Eli Cumings, St John's

Degree: PhD
Course: English
Supervisor: Dr Edward Wilson-Lee
Dissertation Title:

Monstrous Subjects: Reading Bodily Difference in Early Modern England


Biographical Information

I completed my BA in English Literature at the University of Bristol (2016). I completed my MPhil at Cambridge in 2018 and returned in 2019 to begin my PhD. Before and in between my studies, I held a diverse (some would say chaotic) range of roles in e.g. publishing, education, hospitality and film. 

Research Interests

My work examines the representation of bodily difference in the textual culture of Reformation England. I'm particularly interested in how classical discourses concerning monstrous births and the monstrous 'races' were adapted by continental humanists with an appetite for reform and, subsequently, English writers and printers.

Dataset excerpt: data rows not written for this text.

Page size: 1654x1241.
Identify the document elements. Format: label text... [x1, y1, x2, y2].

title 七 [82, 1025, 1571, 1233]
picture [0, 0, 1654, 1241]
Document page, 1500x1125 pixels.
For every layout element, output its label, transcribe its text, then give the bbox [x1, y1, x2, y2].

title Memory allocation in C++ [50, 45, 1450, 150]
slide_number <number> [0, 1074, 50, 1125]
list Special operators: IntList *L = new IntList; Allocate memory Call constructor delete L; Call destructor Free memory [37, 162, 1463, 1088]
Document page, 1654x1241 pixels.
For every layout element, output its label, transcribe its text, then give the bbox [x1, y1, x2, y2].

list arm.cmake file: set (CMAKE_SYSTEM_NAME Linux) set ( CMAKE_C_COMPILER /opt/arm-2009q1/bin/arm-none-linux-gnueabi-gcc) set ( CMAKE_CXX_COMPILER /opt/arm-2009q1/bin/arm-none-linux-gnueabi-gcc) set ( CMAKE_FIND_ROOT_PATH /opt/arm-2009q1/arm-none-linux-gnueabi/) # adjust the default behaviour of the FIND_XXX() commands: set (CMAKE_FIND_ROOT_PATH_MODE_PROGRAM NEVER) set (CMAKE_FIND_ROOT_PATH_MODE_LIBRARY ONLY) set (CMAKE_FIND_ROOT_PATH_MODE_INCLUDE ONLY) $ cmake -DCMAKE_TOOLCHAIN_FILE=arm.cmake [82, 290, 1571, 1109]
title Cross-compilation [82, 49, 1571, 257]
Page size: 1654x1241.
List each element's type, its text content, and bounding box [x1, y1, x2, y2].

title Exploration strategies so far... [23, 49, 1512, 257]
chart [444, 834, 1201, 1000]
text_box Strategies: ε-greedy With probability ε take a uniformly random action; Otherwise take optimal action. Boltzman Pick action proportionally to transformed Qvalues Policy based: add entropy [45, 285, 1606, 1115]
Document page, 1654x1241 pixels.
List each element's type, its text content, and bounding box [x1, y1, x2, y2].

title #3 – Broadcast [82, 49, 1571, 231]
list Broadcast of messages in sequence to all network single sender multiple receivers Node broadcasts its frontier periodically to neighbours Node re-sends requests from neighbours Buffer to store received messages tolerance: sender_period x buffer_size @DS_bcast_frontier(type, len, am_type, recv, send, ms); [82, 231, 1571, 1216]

Existing research has considered the admonitory tradition: monstrous birth broadsides and prodigy books in particular. Future work will return to more comfortably literary materials, including Spenser's Faerie Queene.

The history of reading; the Reformation/reformations; sensory perception and impairment; interiority and subject-formation; and the construction of bodily difference (esp. discourses of race and disability). Narrative poetry from the late medieval period and the 16th century with a particular interest in Spenser.